I was told by a professor at my University that we have the world's largest collection of early documentation on syphilis. It was very, "You want to come see our syphilis collection?"
And I was all, "If you're not hitting on me right now in the worst possible way, which I very much doubt, then YES. This would most definitely interest me." Because of course I go to that University. The one that specializes in syphilis and lord knows what else.
Apparently our collection here got started by Dr. John Hunter, who donated some of his research on venereal disease. He would pretty much do anything for medicine. He was the 18th-century equivalent of Rachel Weisz in the new Bourne film who couldn't say a single line without following it up with "I DID IT FOR THE SCIENCE!"

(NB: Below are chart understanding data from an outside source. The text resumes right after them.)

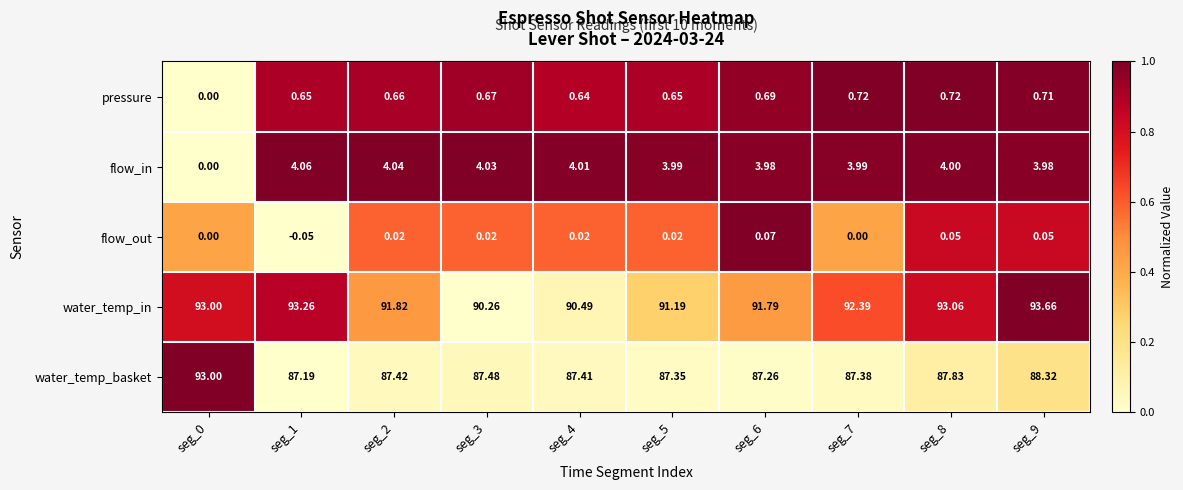

Which series has the largest range (max minus min)?

water_temp_basket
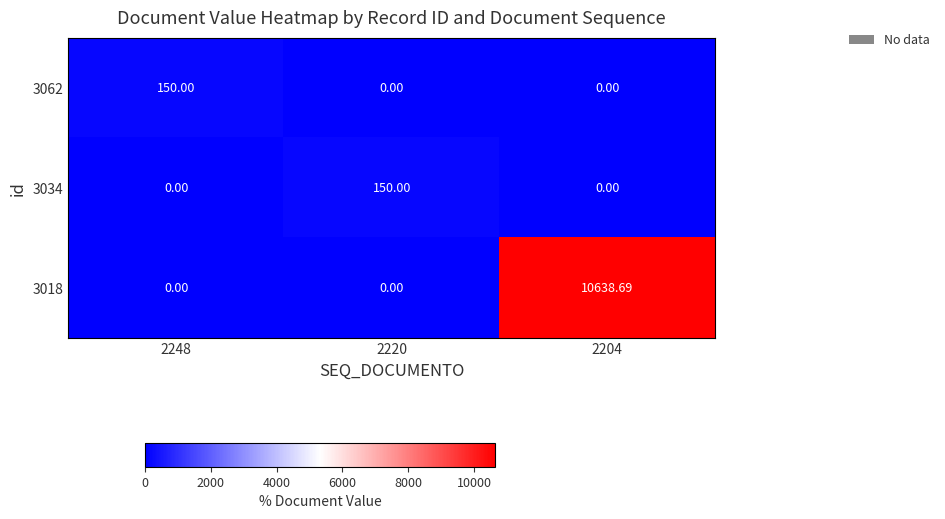

Is the value of 3062 at 2248 greater than the value of 3018 at 2220?

Yes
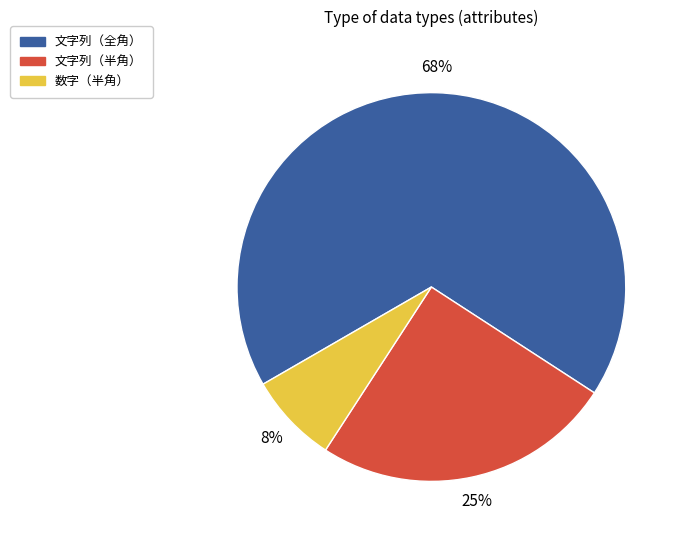

How many slices are in this pie chart?

3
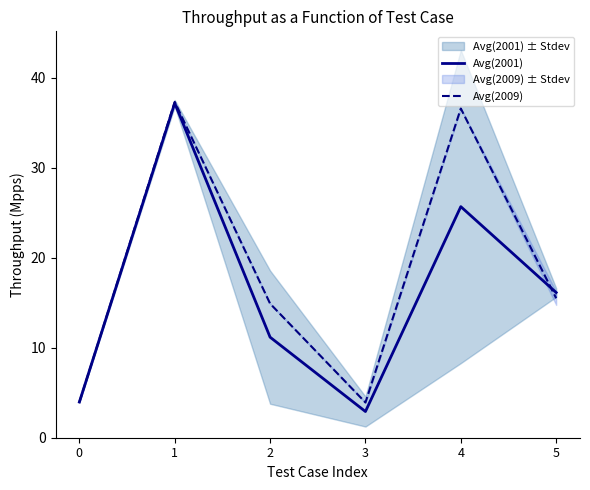

Rank the series by their maximum value, from lowest to highest.

Avg(2001), Avg(2009)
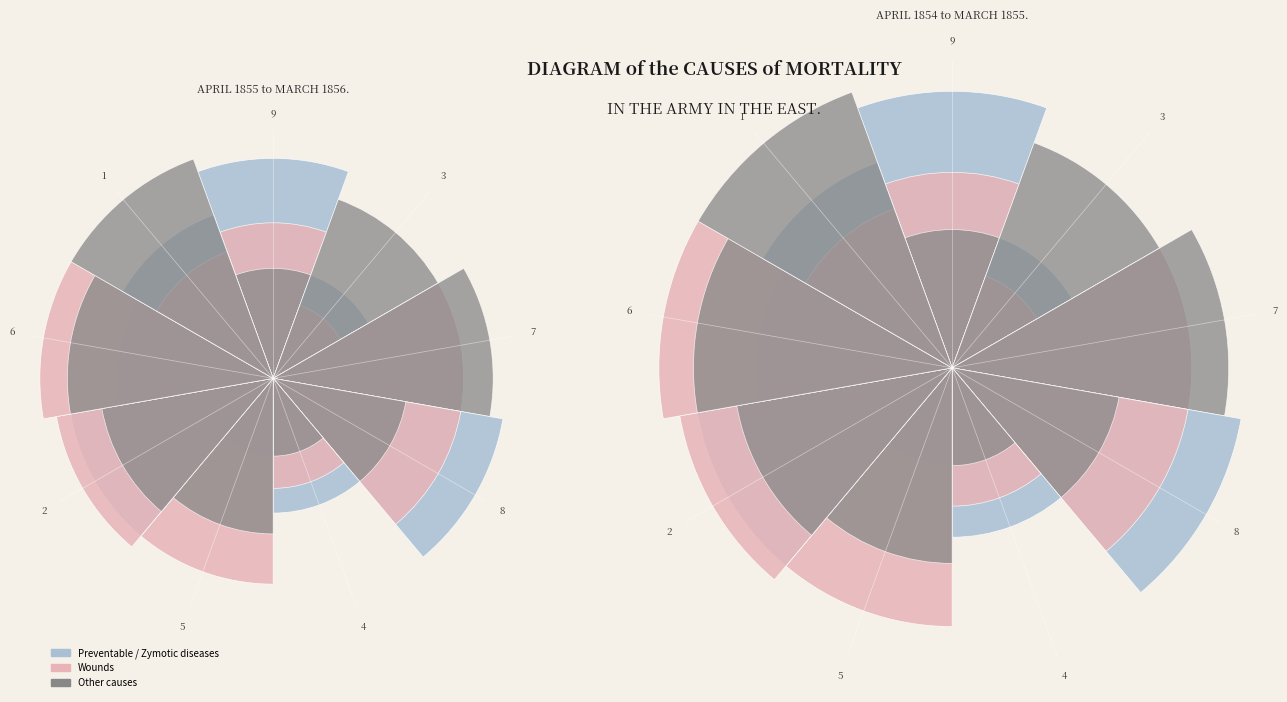

Is it true that 9 is 12% of the pie?

False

Here are four stories about him:
1.) He decided to research gonorrhea by inoculating himself with it. In 1767, there was no cure for either gonorrhea or syphilis, so you can imagine his outrage (or maybe delight? I really don't know with this guy) when he discovered the needle he had used wasn't just infected with gonorrhea, but also with syphilis. I am so far not impressed with his lab safety procedures. He lived with both diseases for the next 26 years of his life, dying rather luckily of a heart attack.
2.) He also got a big house in London where he used to boil zebras and mountain goats. Seriously. He is cited as probably being the inspiration for Doctor Dolittle because he imported (dead) exotic animals, boiled them down to their bones to study their anatomy, and then arranged said bones in his house as a big display/collection/pet cemetery horror show. His neighbors were probably like, "Honey, what's that smell?" "Oh, it's just crazy Hunter, boiling hyenas again."
3.) Then, of course, there was the thing with Irish giant Charles Byrne.
HUNTER: Hey, Byrne, when you die, can I have your bones?
BYRNE: No. I want to be buried at sea.
BYRNE: Bitch, what did I say?
HUNTER: Hey, guys at the funeral. 1.) Your buddy was a giant, which means he was probably a minority and had no rights in Georgian England, so who cares about his death wishes? 2.) Here's some money. So . . . I'll just be taking this corpse, 'kay?
GUYS: A DOLLA MAKE ME HOLLA! WOOOOOOO!
HUNTER: Bwahaha, in you go to my zebra-boilin' pot, Byrne!
GUYS: Byrne would have wanted it that way. God rest ye, faire giante!
4.) Finally, Joseph Haydn, the famous Austrian composer, came to London to perform in 1791. Haydn had a notoriously troublesome nasal polyp and Hunter wanted to be the guy to help him out. His polyp was extremely painful and had disfigured his nose, but it was also very dangerous to remove. It would certainly be a feather in Hunter's cap if he could get Hadyn through the procedure safely. Unfortunately, Haydn got the hots for Hunter's wife. As one source says, "Haydn had designs on Mrs Hunter. Her husband … had designs on Haydn’s famous nasal polyp. Both were refused." Now, I say it was damned unsporting of him to deny Mrs. Hunter a good tumble with a famous person. I mean, the man infected himself with SYPHILIS before he even married her and then went on to have several children with her. Maybe he was just trying to protect her honor, or keep their shared syphilis from spreading, but if my husband gives himself an incurable venereal disease on purpose, I'm taking it as given that I get a freebee.